Problem to work on
Please quote exactly the lines below from the line containing "Demonstrated experience on" to the line containing "September 2022 | ½", both lines included, and nothing else.

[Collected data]
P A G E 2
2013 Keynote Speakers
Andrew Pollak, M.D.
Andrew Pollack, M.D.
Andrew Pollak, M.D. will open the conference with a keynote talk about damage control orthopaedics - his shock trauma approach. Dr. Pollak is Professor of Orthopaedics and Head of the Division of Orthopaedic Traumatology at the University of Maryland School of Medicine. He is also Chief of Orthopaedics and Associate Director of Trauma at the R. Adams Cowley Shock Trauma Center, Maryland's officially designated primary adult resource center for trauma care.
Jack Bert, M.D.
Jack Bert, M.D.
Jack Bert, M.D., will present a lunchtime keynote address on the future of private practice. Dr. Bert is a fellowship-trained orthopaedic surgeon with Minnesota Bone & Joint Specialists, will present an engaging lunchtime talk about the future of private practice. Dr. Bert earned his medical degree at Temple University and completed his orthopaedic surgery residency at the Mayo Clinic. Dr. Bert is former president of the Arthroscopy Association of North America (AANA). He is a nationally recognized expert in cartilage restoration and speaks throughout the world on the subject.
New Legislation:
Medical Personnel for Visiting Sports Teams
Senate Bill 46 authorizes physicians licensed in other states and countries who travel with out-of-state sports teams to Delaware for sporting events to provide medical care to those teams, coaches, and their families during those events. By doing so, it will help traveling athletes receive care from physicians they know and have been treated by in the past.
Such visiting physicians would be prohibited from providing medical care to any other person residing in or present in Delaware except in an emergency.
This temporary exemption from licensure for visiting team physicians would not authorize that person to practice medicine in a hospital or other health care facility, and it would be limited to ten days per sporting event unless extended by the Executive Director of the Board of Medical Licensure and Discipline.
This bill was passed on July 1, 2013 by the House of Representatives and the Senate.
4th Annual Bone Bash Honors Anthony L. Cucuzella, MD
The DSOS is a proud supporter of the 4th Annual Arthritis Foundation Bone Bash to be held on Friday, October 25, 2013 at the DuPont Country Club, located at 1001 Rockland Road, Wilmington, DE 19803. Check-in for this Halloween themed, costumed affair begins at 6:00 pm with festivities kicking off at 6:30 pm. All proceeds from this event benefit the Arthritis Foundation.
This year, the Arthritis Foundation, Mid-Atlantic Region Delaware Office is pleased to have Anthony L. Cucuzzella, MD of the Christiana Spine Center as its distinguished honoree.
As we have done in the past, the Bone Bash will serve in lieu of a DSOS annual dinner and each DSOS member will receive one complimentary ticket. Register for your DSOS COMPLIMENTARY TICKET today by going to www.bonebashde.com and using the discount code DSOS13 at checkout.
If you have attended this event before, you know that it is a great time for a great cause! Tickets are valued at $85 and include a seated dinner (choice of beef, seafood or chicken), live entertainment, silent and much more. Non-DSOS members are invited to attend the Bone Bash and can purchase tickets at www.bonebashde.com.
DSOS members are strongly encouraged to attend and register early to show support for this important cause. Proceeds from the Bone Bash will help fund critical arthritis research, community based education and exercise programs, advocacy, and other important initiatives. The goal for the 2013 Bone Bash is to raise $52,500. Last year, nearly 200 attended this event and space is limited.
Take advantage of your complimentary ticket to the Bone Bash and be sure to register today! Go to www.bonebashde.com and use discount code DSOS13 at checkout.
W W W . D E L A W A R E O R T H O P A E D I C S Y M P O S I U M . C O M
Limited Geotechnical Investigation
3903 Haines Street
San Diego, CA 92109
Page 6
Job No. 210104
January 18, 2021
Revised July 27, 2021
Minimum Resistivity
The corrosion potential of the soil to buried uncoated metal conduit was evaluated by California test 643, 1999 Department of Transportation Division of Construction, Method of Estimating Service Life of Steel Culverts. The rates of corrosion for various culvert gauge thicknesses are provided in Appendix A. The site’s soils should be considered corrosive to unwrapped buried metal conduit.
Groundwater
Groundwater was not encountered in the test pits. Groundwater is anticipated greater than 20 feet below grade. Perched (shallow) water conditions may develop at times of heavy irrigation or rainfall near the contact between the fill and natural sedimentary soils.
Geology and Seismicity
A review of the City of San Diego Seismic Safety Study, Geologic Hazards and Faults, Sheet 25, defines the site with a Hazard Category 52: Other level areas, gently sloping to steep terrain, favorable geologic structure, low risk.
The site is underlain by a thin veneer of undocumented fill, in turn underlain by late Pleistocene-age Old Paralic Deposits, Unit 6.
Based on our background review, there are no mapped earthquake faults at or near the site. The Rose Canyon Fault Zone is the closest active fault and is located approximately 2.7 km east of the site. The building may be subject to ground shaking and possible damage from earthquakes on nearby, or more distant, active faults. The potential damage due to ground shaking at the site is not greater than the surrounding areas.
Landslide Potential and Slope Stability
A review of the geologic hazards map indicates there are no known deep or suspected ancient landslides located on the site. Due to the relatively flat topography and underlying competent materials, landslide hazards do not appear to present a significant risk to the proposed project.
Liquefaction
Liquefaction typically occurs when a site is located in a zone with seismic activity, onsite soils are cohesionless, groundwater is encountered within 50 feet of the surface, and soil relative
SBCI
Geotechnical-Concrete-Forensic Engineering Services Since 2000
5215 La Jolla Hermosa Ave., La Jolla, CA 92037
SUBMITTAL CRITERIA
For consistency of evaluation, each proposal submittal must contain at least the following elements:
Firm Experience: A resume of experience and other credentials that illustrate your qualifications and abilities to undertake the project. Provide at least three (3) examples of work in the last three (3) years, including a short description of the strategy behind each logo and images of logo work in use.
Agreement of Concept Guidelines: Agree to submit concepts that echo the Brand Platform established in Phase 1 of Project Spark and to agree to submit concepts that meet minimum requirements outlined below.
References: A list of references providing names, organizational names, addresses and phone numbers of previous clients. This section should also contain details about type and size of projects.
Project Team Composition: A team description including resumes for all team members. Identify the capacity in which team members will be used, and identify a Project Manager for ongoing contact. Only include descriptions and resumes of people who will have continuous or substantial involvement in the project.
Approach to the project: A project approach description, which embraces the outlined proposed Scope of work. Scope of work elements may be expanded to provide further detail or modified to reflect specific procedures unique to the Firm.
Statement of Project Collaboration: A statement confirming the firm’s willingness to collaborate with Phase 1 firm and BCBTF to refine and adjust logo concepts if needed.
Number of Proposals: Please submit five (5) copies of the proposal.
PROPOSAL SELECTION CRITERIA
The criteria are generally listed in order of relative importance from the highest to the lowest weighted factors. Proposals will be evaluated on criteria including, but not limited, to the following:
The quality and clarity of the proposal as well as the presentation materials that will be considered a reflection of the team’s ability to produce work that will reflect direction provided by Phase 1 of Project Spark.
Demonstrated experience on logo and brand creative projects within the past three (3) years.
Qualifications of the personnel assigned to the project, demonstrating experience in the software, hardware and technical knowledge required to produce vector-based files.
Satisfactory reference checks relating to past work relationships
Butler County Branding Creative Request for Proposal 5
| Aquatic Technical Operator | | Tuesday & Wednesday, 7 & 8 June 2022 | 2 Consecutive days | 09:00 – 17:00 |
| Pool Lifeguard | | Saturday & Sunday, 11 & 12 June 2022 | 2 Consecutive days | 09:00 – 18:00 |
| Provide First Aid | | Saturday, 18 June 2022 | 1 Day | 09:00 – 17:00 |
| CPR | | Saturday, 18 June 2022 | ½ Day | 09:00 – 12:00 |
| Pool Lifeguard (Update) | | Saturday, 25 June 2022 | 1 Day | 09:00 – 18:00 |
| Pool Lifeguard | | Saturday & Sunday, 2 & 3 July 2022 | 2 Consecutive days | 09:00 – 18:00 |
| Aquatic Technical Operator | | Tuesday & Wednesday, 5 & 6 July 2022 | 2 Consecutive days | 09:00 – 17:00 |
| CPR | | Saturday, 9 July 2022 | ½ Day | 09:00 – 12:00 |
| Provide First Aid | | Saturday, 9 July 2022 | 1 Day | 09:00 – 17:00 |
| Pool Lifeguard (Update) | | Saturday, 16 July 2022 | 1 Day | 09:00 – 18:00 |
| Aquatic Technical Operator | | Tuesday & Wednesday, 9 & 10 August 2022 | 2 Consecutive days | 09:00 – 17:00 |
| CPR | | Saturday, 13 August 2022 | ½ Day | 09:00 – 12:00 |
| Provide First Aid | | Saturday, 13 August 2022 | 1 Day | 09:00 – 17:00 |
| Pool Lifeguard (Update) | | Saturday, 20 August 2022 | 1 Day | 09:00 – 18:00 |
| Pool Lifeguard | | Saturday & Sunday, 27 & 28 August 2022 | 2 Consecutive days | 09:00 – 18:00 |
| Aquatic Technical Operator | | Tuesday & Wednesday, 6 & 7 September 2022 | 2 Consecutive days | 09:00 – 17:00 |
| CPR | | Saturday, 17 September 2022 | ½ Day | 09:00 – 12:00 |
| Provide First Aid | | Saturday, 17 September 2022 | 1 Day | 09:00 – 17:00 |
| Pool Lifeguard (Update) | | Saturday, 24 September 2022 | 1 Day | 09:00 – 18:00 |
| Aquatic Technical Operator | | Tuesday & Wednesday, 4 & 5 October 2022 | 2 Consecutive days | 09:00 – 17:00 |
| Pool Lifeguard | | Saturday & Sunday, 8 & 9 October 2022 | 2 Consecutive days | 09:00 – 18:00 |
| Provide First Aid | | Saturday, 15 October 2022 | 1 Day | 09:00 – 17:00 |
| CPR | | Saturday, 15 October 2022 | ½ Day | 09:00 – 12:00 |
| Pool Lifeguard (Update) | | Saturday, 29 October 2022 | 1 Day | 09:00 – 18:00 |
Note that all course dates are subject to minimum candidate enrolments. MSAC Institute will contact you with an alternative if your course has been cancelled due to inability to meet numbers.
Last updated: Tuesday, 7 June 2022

Written reply
Demonstrated experience on logo and brand creative projects within the past three (3) years.
Qualifications of the personnel assigned to the project, demonstrating experience in the software, hardware and technical knowledge required to produce vector-based files.
Satisfactory reference checks relating to past work relationships
Butler County Branding Creative Request for Proposal 5
| Aquatic Technical Operator | | Tuesday & Wednesday, 7 & 8 June 2022 | 2 Consecutive days | 09:00 – 17:00 |
| Pool Lifeguard | | Saturday & Sunday, 11 & 12 June 2022 | 2 Consecutive days | 09:00 – 18:00 |
| Provide First Aid | | Saturday, 18 June 2022 | 1 Day | 09:00 – 17:00 |
| CPR | | Saturday, 18 June 2022 | ½ Day | 09:00 – 12:00 |
| Pool Lifeguard (Update) | | Saturday, 25 June 2022 | 1 Day | 09:00 – 18:00 |
| Pool Lifeguard | | Saturday & Sunday, 2 & 3 July 2022 | 2 Consecutive days | 09:00 – 18:00 |
| Aquatic Technical Operator | | Tuesday & Wednesday, 5 & 6 July 2022 | 2 Consecutive days | 09:00 – 17:00 |
| CPR | | Saturday, 9 July 2022 | ½ Day | 09:00 – 12:00 |
| Provide First Aid | | Saturday, 9 July 2022 | 1 Day | 09:00 – 17:00 |
| Pool Lifeguard (Update) | | Saturday, 16 July 2022 | 1 Day | 09:00 – 18:00 |
| Aquatic Technical Operator | | Tuesday & Wednesday, 9 & 10 August 2022 | 2 Consecutive days | 09:00 – 17:00 |
| CPR | | Saturday, 13 August 2022 | ½ Day | 09:00 – 12:00 |
| Provide First Aid | | Saturday, 13 August 2022 | 1 Day | 09:00 – 17:00 |
| Pool Lifeguard (Update) | | Saturday, 20 August 2022 | 1 Day | 09:00 – 18:00 |
| Pool Lifeguard | | Saturday & Sunday, 27 & 28 August 2022 | 2 Consecutive days | 09:00 – 18:00 |
| Aquatic Technical Operator | | Tuesday & Wednesday, 6 & 7 September 2022 | 2 Consecutive days | 09:00 – 17:00 |
| CPR | | Saturday, 17 September 2022 | ½ Day | 09:00 – 12:00 |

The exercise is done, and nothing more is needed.